> [Your task]: Only one stretch of the records below is wanted: the lines from the one holding "136: (165, 36)" through the one holding "207: (184, 58)". Return it exactly, both ends included.

***** Given records

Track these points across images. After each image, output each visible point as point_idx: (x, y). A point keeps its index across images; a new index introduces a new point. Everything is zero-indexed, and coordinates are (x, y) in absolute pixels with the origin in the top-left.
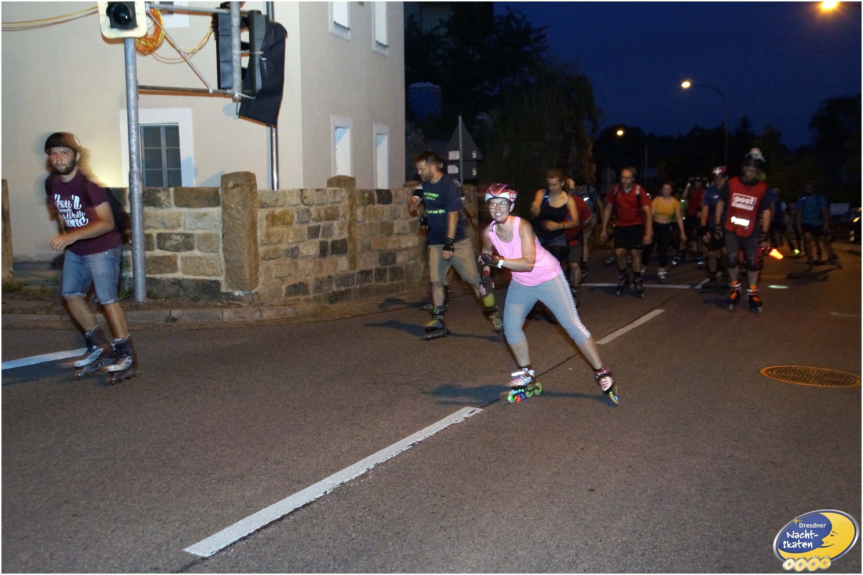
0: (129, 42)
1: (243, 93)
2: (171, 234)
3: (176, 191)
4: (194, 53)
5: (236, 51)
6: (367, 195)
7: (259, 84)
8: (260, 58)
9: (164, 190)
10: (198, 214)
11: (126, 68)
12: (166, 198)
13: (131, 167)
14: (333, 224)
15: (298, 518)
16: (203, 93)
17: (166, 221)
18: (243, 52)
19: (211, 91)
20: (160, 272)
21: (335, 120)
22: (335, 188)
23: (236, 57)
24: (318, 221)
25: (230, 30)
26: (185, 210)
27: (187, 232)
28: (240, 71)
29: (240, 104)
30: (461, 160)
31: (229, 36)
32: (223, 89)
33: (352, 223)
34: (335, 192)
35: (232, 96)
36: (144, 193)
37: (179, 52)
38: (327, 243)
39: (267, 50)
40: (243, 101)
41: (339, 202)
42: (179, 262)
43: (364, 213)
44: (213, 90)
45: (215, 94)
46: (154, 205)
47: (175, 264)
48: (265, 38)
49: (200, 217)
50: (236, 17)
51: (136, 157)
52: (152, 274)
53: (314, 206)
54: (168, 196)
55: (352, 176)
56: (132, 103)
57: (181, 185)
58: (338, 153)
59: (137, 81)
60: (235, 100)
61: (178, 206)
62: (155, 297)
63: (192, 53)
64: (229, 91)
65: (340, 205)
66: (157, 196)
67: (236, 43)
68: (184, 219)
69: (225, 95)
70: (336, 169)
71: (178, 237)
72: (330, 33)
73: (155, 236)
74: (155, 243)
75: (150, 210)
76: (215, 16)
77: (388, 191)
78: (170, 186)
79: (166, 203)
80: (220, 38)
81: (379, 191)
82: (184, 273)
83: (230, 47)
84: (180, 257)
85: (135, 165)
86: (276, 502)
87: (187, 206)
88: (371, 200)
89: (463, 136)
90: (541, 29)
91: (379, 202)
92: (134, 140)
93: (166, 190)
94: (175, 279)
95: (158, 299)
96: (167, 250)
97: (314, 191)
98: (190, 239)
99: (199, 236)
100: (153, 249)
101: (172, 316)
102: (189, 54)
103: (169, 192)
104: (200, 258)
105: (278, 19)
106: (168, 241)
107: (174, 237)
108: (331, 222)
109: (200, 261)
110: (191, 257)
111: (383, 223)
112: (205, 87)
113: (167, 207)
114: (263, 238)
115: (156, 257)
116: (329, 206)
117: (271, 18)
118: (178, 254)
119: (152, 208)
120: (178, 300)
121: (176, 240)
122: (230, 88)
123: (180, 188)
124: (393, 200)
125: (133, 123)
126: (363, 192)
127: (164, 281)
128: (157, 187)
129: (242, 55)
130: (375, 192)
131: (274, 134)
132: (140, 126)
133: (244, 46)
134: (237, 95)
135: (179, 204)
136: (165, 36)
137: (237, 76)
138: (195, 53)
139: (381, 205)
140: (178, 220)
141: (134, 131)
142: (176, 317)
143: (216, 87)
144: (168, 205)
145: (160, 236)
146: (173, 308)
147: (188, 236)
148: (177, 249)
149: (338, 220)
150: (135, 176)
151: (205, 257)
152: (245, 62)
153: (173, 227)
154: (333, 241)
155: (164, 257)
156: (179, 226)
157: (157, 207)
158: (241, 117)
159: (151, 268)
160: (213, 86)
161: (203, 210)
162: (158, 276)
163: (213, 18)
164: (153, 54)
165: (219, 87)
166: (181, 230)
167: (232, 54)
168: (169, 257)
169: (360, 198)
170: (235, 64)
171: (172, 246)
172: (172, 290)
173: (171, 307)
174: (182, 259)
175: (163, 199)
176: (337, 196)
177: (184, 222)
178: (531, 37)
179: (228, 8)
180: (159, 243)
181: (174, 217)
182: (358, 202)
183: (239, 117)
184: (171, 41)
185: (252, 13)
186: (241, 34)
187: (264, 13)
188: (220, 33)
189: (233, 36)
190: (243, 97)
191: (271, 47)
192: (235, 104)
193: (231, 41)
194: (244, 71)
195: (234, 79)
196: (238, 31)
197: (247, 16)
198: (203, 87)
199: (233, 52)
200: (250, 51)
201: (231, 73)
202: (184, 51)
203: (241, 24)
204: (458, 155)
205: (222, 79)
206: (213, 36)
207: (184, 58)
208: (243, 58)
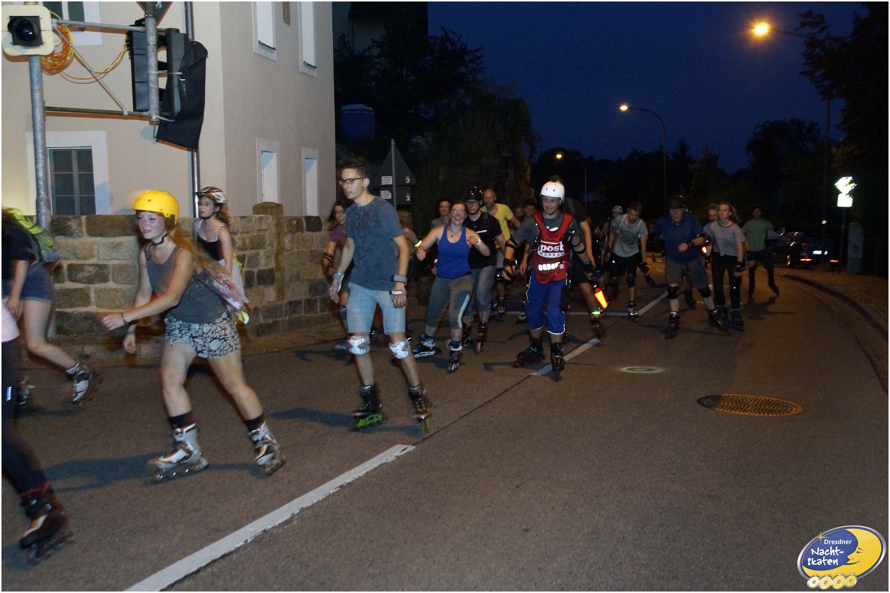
0: (35, 60)
1: (161, 115)
2: (83, 265)
3: (87, 219)
4: (106, 72)
5: (153, 71)
6: (295, 222)
7: (177, 106)
8: (179, 80)
9: (75, 218)
10: (113, 243)
11: (32, 88)
12: (77, 227)
13: (38, 194)
14: (259, 253)
15: (215, 570)
16: (118, 115)
17: (78, 251)
18: (160, 72)
19: (126, 113)
20: (72, 306)
21: (260, 144)
22: (260, 215)
23: (152, 78)
24: (243, 250)
25: (146, 49)
26: (98, 239)
27: (101, 262)
28: (158, 92)
29: (157, 127)
30: (394, 185)
31: (145, 55)
32: (139, 111)
33: (279, 253)
34: (261, 219)
35: (148, 118)
36: (53, 221)
37: (90, 71)
38: (253, 273)
39: (186, 71)
40: (161, 124)
41: (265, 230)
42: (92, 295)
43: (292, 241)
44: (128, 112)
45: (130, 116)
46: (64, 234)
47: (88, 297)
48: (184, 57)
49: (115, 247)
50: (153, 35)
51: (44, 182)
52: (63, 307)
53: (239, 234)
54: (80, 225)
55: (280, 203)
56: (39, 126)
57: (94, 211)
58: (265, 177)
59: (44, 103)
60: (151, 123)
61: (91, 235)
62: (66, 333)
63: (104, 73)
64: (145, 113)
65: (267, 233)
66: (68, 224)
67: (152, 62)
68: (98, 249)
69: (142, 118)
70: (262, 195)
71: (91, 269)
72: (255, 53)
73: (65, 267)
74: (66, 275)
75: (60, 239)
76: (130, 34)
77: (318, 218)
78: (82, 214)
79: (77, 231)
80: (135, 57)
81: (308, 219)
82: (98, 306)
83: (146, 67)
84: (93, 290)
85: (42, 192)
86: (192, 553)
87: (101, 235)
88: (299, 227)
89: (395, 160)
90: (476, 51)
91: (308, 229)
92: (41, 165)
93: (78, 218)
94: (87, 313)
95: (69, 334)
96: (79, 281)
97: (238, 219)
98: (105, 271)
99: (114, 267)
100: (64, 281)
101: (85, 352)
102: (101, 73)
103: (81, 220)
104: (115, 290)
105: (198, 38)
106: (79, 273)
107: (87, 268)
108: (258, 251)
109: (115, 293)
110: (105, 290)
111: (312, 251)
112: (119, 109)
113: (79, 236)
115: (68, 290)
116: (255, 234)
117: (190, 37)
118: (91, 286)
119: (62, 237)
120: (91, 335)
121: (89, 272)
122: (147, 110)
123: (93, 215)
124: (323, 227)
125: (40, 147)
126: (291, 219)
127: (76, 315)
128: (67, 215)
129: (159, 75)
130: (304, 220)
131: (195, 159)
132: (48, 149)
133: (161, 66)
135: (91, 233)
136: (74, 55)
137: (154, 98)
138: (108, 72)
139: (310, 233)
140: (91, 250)
141: (40, 155)
142: (89, 353)
143: (131, 110)
144: (80, 234)
145: (71, 267)
146: (86, 344)
147: (102, 267)
148: (90, 281)
149: (264, 249)
150: (42, 203)
151: (121, 290)
152: (163, 83)
153: (85, 258)
154: (259, 270)
155: (76, 290)
156: (93, 256)
157: (68, 236)
158: (160, 140)
159: (61, 301)
160: (128, 108)
161: (118, 239)
162: (69, 310)
163: (128, 36)
164: (61, 73)
165: (135, 109)
166: (94, 261)
167: (148, 74)
168: (81, 289)
169: (288, 226)
170: (152, 85)
171: (85, 278)
172: (84, 325)
173: (84, 343)
174: (96, 292)
175: (74, 227)
176: (263, 224)
177: (98, 253)
178: (467, 58)
179: (144, 26)
180: (70, 275)
181: (87, 247)
182: (286, 230)
183: (157, 141)
184: (81, 59)
185: (169, 31)
186: (159, 53)
187: (183, 31)
188: (136, 52)
189: (150, 55)
190: (160, 120)
191: (191, 67)
192: (152, 127)
193: (147, 60)
194: (161, 92)
195: (151, 101)
196: (154, 50)
197: (164, 34)
198: (117, 109)
199: (149, 72)
200: (168, 72)
201: (147, 94)
202: (96, 71)
203: (158, 42)
204: (391, 179)
205: (137, 101)
206: (127, 55)
207: (96, 79)
208: (160, 79)
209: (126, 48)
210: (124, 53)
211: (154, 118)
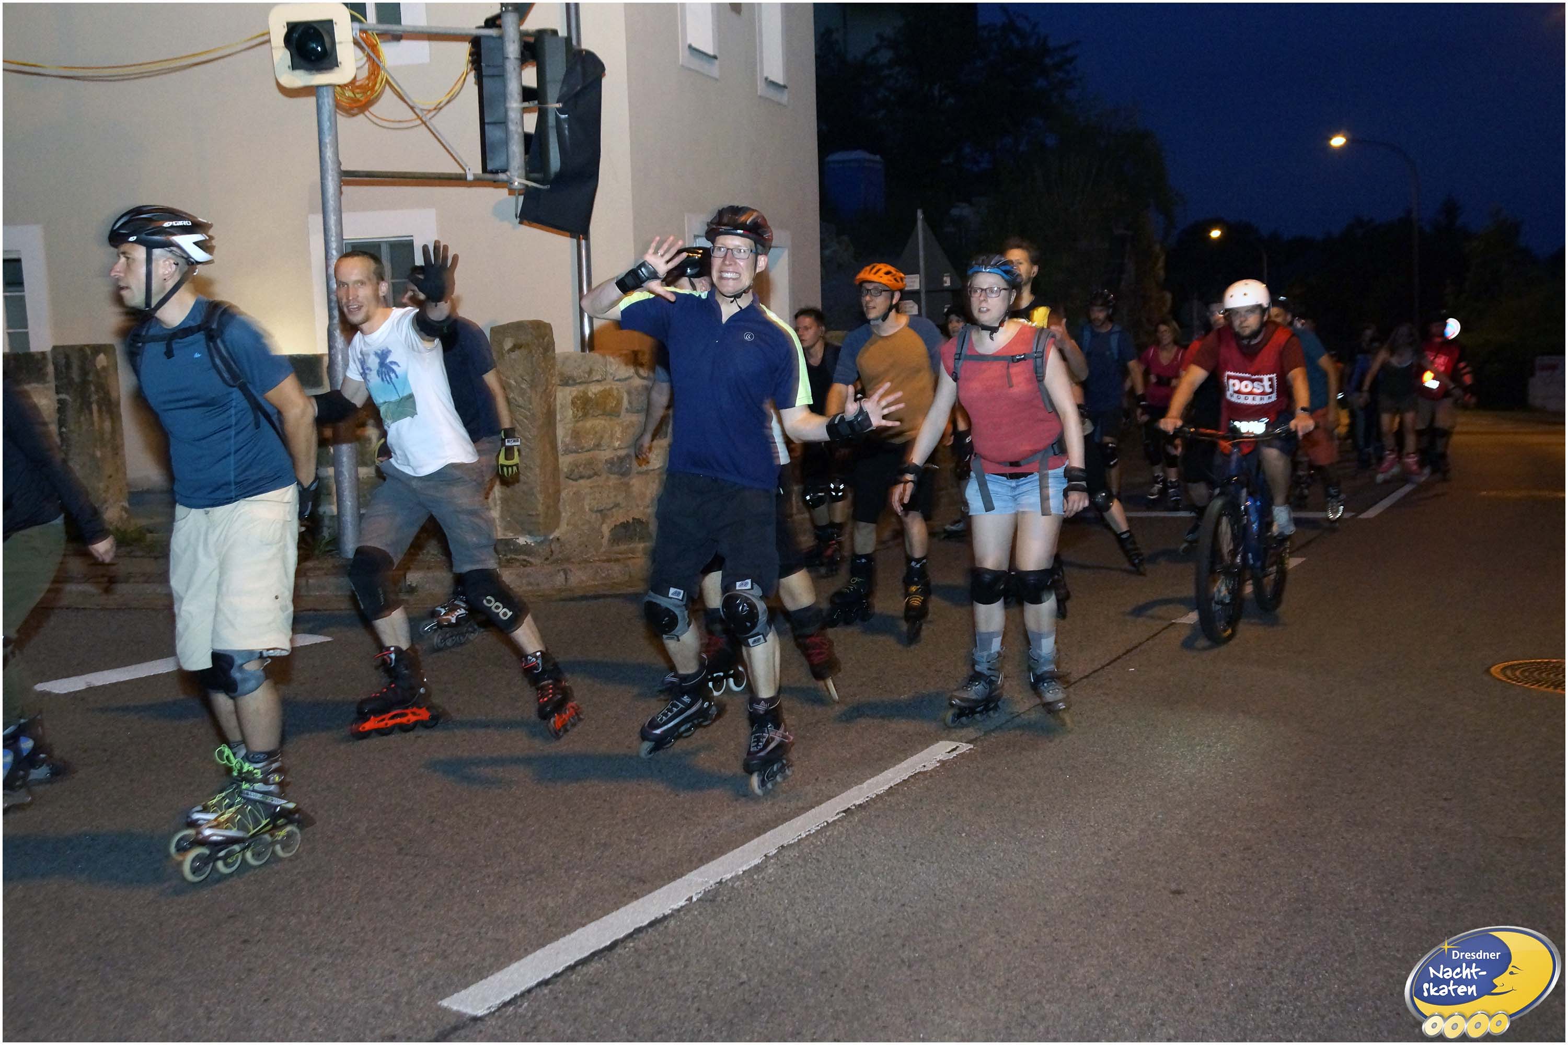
0: (326, 94)
1: (527, 179)
4: (438, 109)
5: (515, 103)
7: (555, 162)
8: (557, 117)
11: (320, 139)
15: (642, 946)
16: (458, 180)
18: (526, 104)
19: (470, 177)
21: (693, 223)
23: (513, 115)
25: (502, 67)
28: (522, 139)
29: (521, 198)
30: (923, 290)
31: (501, 76)
32: (492, 172)
35: (507, 184)
37: (412, 108)
39: (570, 101)
40: (528, 193)
44: (474, 175)
45: (478, 182)
48: (565, 78)
50: (514, 42)
56: (331, 203)
59: (340, 164)
60: (512, 192)
63: (435, 109)
64: (502, 176)
67: (514, 89)
69: (496, 184)
72: (682, 66)
76: (476, 42)
80: (485, 80)
83: (503, 96)
86: (601, 917)
89: (925, 248)
90: (1065, 48)
101: (408, 584)
102: (429, 111)
105: (587, 44)
112: (459, 171)
114: (568, 440)
117: (574, 42)
120: (418, 555)
122: (504, 171)
125: (334, 239)
129: (525, 110)
131: (584, 252)
132: (345, 242)
133: (528, 94)
134: (518, 182)
136: (387, 81)
137: (516, 149)
138: (441, 108)
142: (415, 585)
143: (479, 170)
146: (409, 569)
150: (337, 333)
152: (530, 123)
158: (525, 221)
160: (474, 167)
163: (473, 46)
164: (366, 113)
165: (484, 169)
167: (506, 110)
170: (512, 127)
173: (407, 568)
178: (1049, 61)
179: (499, 26)
183: (521, 223)
184: (399, 90)
185: (541, 34)
186: (523, 73)
187: (562, 33)
188: (486, 71)
189: (509, 75)
190: (527, 186)
191: (577, 95)
192: (513, 198)
193: (505, 86)
194: (527, 138)
195: (510, 153)
196: (516, 66)
197: (532, 40)
198: (455, 170)
199: (508, 105)
200: (539, 103)
201: (506, 143)
202: (421, 107)
203: (522, 54)
204: (918, 280)
205: (489, 155)
206: (472, 77)
207: (421, 119)
208: (526, 116)
209: (470, 66)
210: (467, 74)
211: (516, 184)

**********

> [Exercise answer]:
136: (165, 36)
137: (237, 76)
138: (195, 53)
139: (381, 205)
140: (178, 220)
141: (134, 131)
142: (176, 317)
143: (216, 87)
144: (168, 205)
145: (160, 236)
146: (173, 308)
147: (188, 236)
148: (177, 249)
149: (338, 220)
150: (135, 176)
151: (205, 257)
152: (245, 62)
153: (173, 227)
154: (333, 241)
155: (164, 257)
156: (179, 226)
157: (157, 207)
158: (241, 117)
159: (151, 268)
160: (213, 86)
161: (203, 210)
162: (158, 276)
163: (213, 18)
164: (153, 54)
165: (219, 87)
166: (181, 230)
167: (232, 54)
168: (169, 257)
169: (360, 198)
170: (235, 64)
171: (172, 246)
172: (172, 290)
173: (171, 307)
174: (182, 259)
175: (163, 199)
176: (337, 196)
177: (184, 222)
178: (531, 37)
179: (228, 8)
180: (159, 243)
181: (174, 217)
182: (358, 202)
183: (239, 117)
184: (171, 41)
185: (252, 13)
186: (241, 34)
187: (264, 13)
188: (220, 33)
189: (233, 36)
190: (243, 97)
191: (271, 47)
192: (235, 104)
193: (231, 41)
194: (244, 71)
195: (234, 79)
196: (238, 31)
197: (247, 16)
198: (203, 87)
199: (233, 52)
200: (250, 51)
201: (231, 73)
202: (184, 51)
203: (241, 24)
204: (458, 155)
205: (222, 79)
206: (213, 36)
207: (184, 58)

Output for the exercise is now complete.